Physical Therapy in Special Education is considered to be a "related service" under IDEA (the Individuals with Disabilities Act). “Related Services” are a wide array of supportive services provided to children with disabilities to assist them with benefitting from Special Education. IDEA defines related services as “transportation and such developmental, corrective, and other services necessary for a child with a disability to benefit from special education”. Per Section 346.l.(a) of the Texas Board of Physical Therapy Examiners (TBPTE) Rules revised January, 2016: “In the educational setting, the physical therapist conducts appropriate screenings, evaluations, and assessments to determine needed services to fulfill educational goals. When a student is determined by the physical therapist to be eligible for physical therapy as a related service defined by Special Education Law, the physical therapist provides written recommendations to the Admissions Review and Dismissal (ARD) Committee as to the amount of specific services needed by the student (i.e., consultation or direct services and the frequency and duration of services).”
The role of the school-based physical therapist is to work with both the student and the educational staff, including other related services personnel, to facilitate the acquisition of functional school skills. Per Section 346.1.(c) of TBPTE rules: “The physical therapist may provide general consultation or other physical therapy program services for school administrators, educators, assistants, parents and others to address district, campus, classroom or student-centered issues.” In Lewisville ISD this is done using an integrated service delivery model. The goal is to have all members of the educational team work toward the same goal(s), and to limit the time the student is removed from the classroom setting.
Services provided by the P.T. can occur in a variety of settings, including the classroom, motor room, gym, playground, hallway, cafeteria, bathroom, etc. PT services are provided using a variety of intervention methodologies, including direct service and consultation with staff. Per Section 346.1.(d) of TBPTE rules: “The types of services which may require a physician's referral in the educational setting include the provision of individualized specially designed instructions, and the direct physical modeling or hands-on demonstration of activities with a student.”

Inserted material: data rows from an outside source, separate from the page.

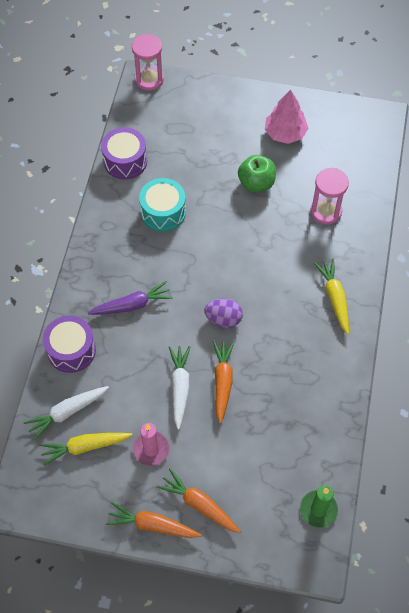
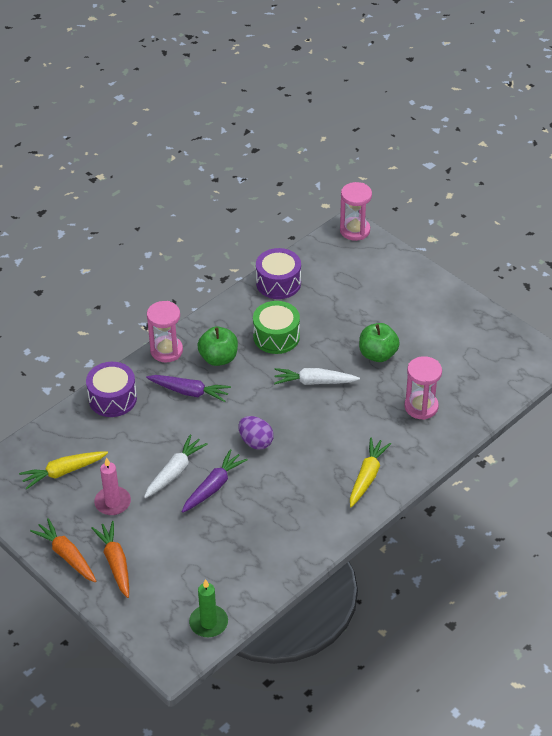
camera: 35 degrees right, 15 degrees down
white carrot [23,386,109,441] -> white carrot moved to [274,368,360,385]
yellow carrot [39,433,132,465] -> yellow carrot turned 45 degrees counterclockwise [19,451,108,490]
turquoise drum [139,178,186,232] -> green drum [253,301,300,354]
orange carrot [213,340,235,424] -> purple carrot [182,449,248,513]
pink tree [265,90,308,144] -> none
none -> pink hourglass [147,301,183,362]
none -> green apple [197,326,238,366]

A key role of the PT is to provide the student with appropriate positioning and mobility equipment (assistive technology), and to make sure the equipment is maintained for safety. The PT is responsible for training staff members on safe transfers techniques, to decrease risk of injury to both the student and to staff members.
Physical therapists may offer “motor labs” to a variety of classroom settings, including the Pre-K/PPCD classes. The goal of “motor labs” is to facilitate the development and practice of gross motor skills, which can benefit classroom performance. These are often activities that can be incorporated into the regular classroom routine, and benefit the gross motor development of all students in that classroom setting, not just those with PT services.

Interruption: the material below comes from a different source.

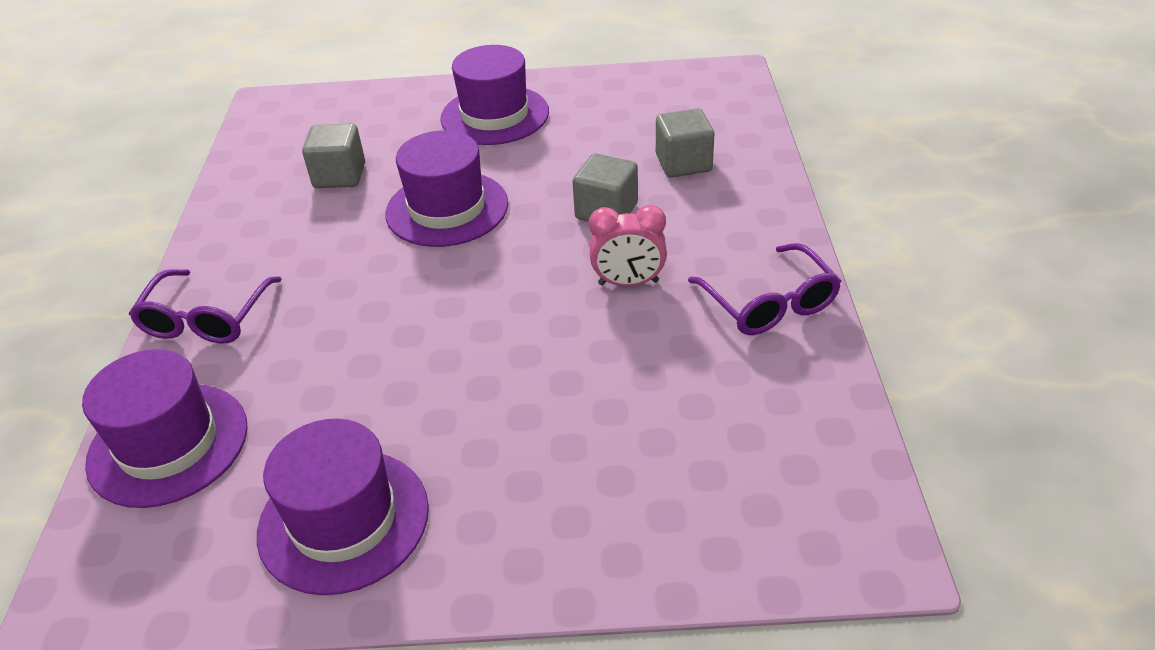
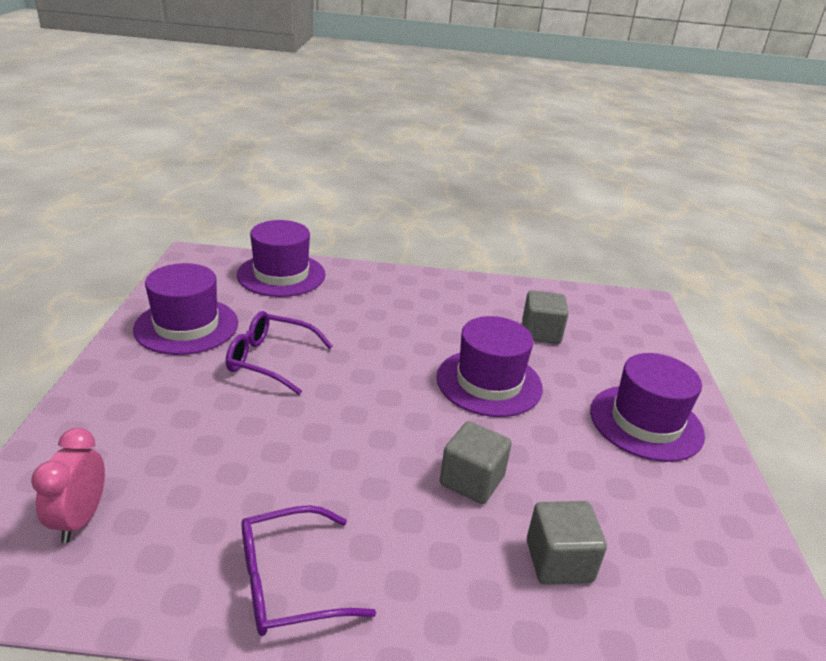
camera: 90 degrees right, 10 degrees down
purple glasses [129,269,282,343] -> purple glasses moved to [226,311,333,395]
pink clock [589,205,667,286] -> pink clock moved to [31,428,105,543]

Physical therapists appreciate when parents are interested in home programs, private therapies paid for by the family, and community activities to supplement the intervention plan. PTs are happy to share information of opportunities available in the LISD area. The more opportunity a student has to work on a skill, the more likely the goal will be successfully achieved. PTs collaborate with equipment supply vendors, families, and private PTs/OTs to order personal wheelchairs, custom orthotics, etc. that students will use at school and in the community. LISD can assist with completing the forms required for insurance and/or Medicaid billing.